Şükran Soner
Şükran Soner soner@cumhuriyet.com.tr Son Yazısı / Tüm Yazıları

Başkanlığın hükümeti mi?

19 Kasım 2015 Perşembe

AKP’nin seçim kampanyasında bu kez parti başkanı, Başbakan Erdoğan’ın meydanlarda ağırlıklı görülmesine özen gösterilmişti. Dahası Cumhurbaşkanı Erdoğan’ın asla başkanlık rejiminden vazgeçmeyeceğinin kalın kalın altını çizmesine karşın, ustalıklı algı yönetimi ile seçmene dayatmanın olmayacağına ilişkin bir tür güvence verilmişti. Satır araları doğru okunursa aslında 1 Kasım seçim bildirgesinde başkanlığa geçiş iradesi daha net ama kısa bir yazılımla dile getirilmiş, Davutoğlu’nun meydan konuşmalarında doğrudan hiç yer verilmemişti. Bir önceki seçim kampanyasında kaçan oylara ilişkin derslerin çıkarıldığı, başkanlık rejimi dayatmasının tepki yarattığı gerçeğinin de altının çizilmesiyle, Cumhurbaşkanı Erdoğan’ın dayatmacı üslubundan da vazgeçildiği algısı yaratılmıştı...
İnsanoğlunun, kuşkusuz siyasal, toplumsal örgütlenmelerde de, çıkarlar adına ya da baskılar altında, haklılıktan, hukuktan sapmanın, atılan ayıplı adımların saklanmasında, yol-yöntem yaratıcılığında sınır yok... Haziran seçimlerinin sayısız alternatifli hükümet oluşturulması olanaklarının yoka sayılması, ülke ekonomisi, demokrasisine verilen zararların umursanmamasını bir kez daha tartışmanın çok da bir yararı yok.

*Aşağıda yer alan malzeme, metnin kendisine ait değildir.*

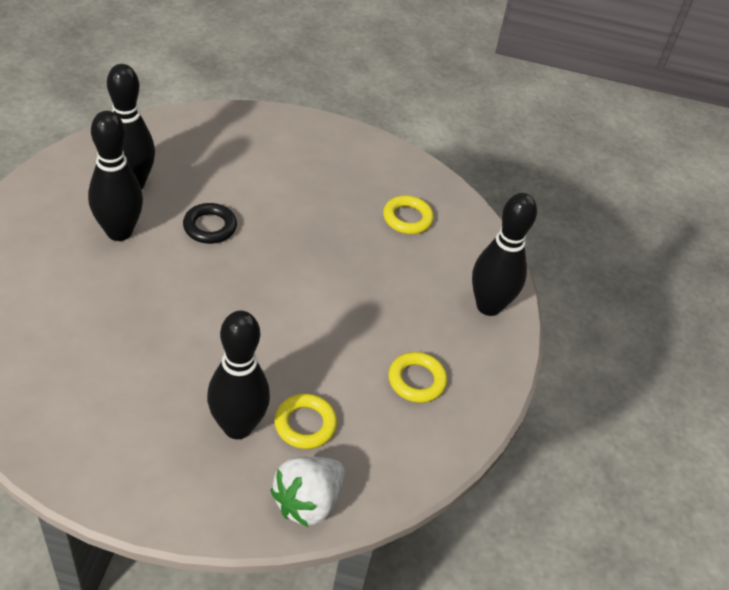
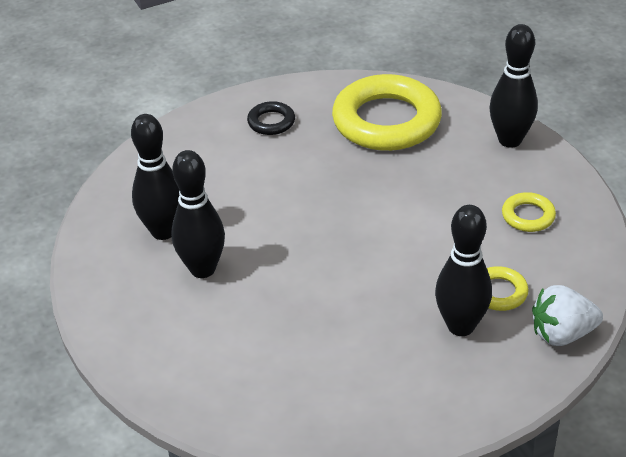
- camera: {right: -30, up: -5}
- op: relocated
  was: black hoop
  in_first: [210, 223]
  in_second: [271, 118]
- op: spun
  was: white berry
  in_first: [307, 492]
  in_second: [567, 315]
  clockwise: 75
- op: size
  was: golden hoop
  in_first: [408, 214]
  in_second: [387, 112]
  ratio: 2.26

Saray’ın dayatmasında seçimler yenilenirken, akla-mantığa aykırı gibi gelen ya da akıl ve mantıkla kolayca açıklanamayacak milyonlarca giden oyun değişen hiçbir şey yaşanmamışken geri dönüşünde en gerçekçi açıklama, söz konusu oy sahiplerinin katında “Bükemediğin eli öpersin” özdeyişi yaklaşımı olabilir mi?
Hani Cumhurbaşkanı Erdoğan, Türkiye İktidarları liderliği, Esad’ı devirme gündemli ABD-AB iktidarları projelerinde öne, başrollere iteklenmişken, sonrasında öngörülemeyen bölge, dünya gerçeklerinde ortaya çıkan kaos, bataklık, IŞİD terörünün egemenliği boyutlarında ABD-AB İktidarlarının tam çark kendilerini ortada, açıkta bırakmalarına çok kızıyorlar ya... İktidarları değişen koşullar, çıkarlar, yanlış hesapların Bağdat’tan dönüyor olması bağlantılı çok daha büyük büyük dönüşlerde yarışta rekorlardalar...

***

Bir tek haziran seçimleri kayıplarına dayalı çıkardıkları derslere göre siyasetlerindeki çark edişlerinde bini bir para... Birlikte kotarılmış Kürt açılımı ortaklarına, Kürt cephesine savaş ilanı niteliğinde bir seçim kampanyası sahnelendi. En çok da Türkiye partisine dönüşme, Erdoğan’ın Türkiye tipi başkanlık modeli ile rejimi bir mezhep ağırlıklı 21. yüzyıl otoriterliğine çevirmeye karşı.. vitriniyle başarı kazanmış, Meclis’e güçlü girmiş HDP’yi eritme gündeme girdi. İktidarda büyüme, devleti ele geçirme operasyonlarında, yargıyı, tüm kamu kurumlarını ele geçirmede başrol oynamış Cemaat ortaklığının, hesaplaşılacak terör örgütüne dönüştürülmesi öte yanda... İktidarlarının güçlenmesinde düşman bellenmiş Cumhuriyet kurumları, laikliğin yıkılmasında kullanılan paralel hukuksuzlukların kopyası yöntemlerle... Ağır insan hakları, hukuk ihlalleri, basın özgürlüğünün katledilmesi yöntemlerinde, iddianamelerde, suçlu ve terör örgütü adlarının değiş-dokuş edildiği izlenimi veren metinlerle yüz yüzeyiz...
“Aldatıldık” demek, ortaklık içinde işlenmiş ağır insan hakları, hukuk ihlallerini ortadan kaldırıyor mu? TSK de içinde, bu ülkenin rejiminin değiştirilmesine karşı çıkan, insan hakları, hukuk devleti düzeni, demokratik gelişmesini savunan birey ve sivil toplum örgütlerinin geri dönüşü olmayan hak kayıplarını, yıkımını, sivil diktatörlüğe geçiş sonuçlarını, suçlarını hafifletiyormuş gibi mi?
Başkanlığın fiili varlığı, oluşumunun üzerine, dünya demokrasilerinde örneği olmayan sivil-diktatoryal yeni bir başkanlık türünün yaratılması yürüyüşünde AKP yönetim organları, kadroları, seçmenlerinin duruşları gelecek yıllarda kuşkusuz çok tartışılcak, sorgulanacaktır... Meclis henüz çalışmaya başlamadı. Meclis’te seçimi kazanmış çoğunluk partinin milletvekillerinin kimlik, oy verme eğilimlerinde AKP hükümeti, İktidarlarını savunma iradeleri çok tartışmalı. Öncelikle seçildikleri hukuk devleti düzeni, rejime sadık mı kalacaklar? Yoksa fiili güce boyun eğme borçlulukları ağır mı basacak?